===== Data shown =====

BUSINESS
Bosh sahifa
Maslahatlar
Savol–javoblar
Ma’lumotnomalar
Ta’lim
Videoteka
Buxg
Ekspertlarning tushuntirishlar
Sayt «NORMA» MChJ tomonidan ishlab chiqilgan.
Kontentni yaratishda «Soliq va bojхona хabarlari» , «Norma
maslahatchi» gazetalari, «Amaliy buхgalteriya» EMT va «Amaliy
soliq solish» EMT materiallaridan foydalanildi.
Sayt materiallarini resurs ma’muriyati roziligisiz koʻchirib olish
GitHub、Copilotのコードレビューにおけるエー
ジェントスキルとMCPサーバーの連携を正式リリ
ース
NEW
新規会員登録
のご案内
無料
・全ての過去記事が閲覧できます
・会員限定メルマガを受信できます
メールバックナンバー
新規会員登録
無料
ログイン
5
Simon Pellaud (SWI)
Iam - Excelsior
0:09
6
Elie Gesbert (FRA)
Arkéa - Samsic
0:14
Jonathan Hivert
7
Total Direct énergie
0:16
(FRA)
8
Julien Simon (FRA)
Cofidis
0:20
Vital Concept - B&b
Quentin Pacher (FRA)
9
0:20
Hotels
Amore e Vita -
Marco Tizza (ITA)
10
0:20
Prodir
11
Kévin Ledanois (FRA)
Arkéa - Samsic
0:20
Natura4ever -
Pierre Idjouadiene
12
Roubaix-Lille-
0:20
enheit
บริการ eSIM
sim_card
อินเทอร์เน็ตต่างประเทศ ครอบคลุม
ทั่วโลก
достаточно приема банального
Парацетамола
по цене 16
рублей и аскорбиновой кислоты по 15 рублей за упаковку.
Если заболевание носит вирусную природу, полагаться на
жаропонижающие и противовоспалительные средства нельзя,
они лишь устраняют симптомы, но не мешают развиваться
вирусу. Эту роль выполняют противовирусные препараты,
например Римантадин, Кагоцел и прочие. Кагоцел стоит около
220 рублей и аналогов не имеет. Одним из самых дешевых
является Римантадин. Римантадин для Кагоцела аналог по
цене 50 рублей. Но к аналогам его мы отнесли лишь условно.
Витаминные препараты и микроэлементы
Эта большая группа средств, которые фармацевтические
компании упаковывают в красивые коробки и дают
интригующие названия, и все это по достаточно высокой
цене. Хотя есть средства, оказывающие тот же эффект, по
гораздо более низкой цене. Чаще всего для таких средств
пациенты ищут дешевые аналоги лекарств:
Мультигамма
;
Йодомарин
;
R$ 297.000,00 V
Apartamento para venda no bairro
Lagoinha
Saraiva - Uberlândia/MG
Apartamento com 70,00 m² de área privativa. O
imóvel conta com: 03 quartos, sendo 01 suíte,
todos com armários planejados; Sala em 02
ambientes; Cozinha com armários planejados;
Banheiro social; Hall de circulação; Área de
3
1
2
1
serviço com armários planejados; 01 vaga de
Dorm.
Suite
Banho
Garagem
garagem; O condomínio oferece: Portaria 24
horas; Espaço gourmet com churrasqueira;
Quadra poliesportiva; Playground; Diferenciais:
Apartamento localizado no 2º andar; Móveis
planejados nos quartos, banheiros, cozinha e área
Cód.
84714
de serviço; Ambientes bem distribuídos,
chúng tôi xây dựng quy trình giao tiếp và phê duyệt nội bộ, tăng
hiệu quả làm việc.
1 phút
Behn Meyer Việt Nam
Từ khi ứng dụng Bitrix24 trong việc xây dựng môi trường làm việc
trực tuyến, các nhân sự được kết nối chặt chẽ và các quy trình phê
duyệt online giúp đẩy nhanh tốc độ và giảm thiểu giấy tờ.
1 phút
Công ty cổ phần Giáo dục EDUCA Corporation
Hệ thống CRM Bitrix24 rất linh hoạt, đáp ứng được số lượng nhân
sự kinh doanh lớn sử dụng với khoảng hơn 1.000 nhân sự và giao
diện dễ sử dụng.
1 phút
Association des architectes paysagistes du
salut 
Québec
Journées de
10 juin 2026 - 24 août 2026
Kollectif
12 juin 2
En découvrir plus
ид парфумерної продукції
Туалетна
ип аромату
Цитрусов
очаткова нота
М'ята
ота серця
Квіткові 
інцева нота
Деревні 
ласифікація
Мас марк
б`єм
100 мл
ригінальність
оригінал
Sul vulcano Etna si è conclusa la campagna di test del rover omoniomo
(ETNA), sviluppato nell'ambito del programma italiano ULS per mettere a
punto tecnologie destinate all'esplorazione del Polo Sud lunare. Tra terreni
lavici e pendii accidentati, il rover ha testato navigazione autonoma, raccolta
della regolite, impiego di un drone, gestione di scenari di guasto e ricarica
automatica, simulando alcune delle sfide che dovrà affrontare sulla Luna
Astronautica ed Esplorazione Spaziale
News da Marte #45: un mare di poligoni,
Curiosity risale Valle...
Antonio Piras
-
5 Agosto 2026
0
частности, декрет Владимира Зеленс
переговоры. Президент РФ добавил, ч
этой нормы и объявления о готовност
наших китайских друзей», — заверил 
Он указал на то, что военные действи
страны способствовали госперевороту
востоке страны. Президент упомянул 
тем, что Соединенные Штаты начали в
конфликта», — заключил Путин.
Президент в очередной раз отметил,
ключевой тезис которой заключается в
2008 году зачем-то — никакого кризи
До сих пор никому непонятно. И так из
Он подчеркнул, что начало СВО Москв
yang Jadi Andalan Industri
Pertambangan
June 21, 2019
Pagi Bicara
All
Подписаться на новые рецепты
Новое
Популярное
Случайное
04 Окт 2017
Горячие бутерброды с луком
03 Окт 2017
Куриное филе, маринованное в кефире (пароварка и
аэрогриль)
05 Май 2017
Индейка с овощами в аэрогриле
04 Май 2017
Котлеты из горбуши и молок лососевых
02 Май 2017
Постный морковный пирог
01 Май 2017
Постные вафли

=====

What to do: Pull every line containing "Президент" from the entries above and copy it.

Exercise answer:
переговоры. Президент РФ добавил, ч
востоке страны. Президент упомянул 
Президент в очередной раз отметил,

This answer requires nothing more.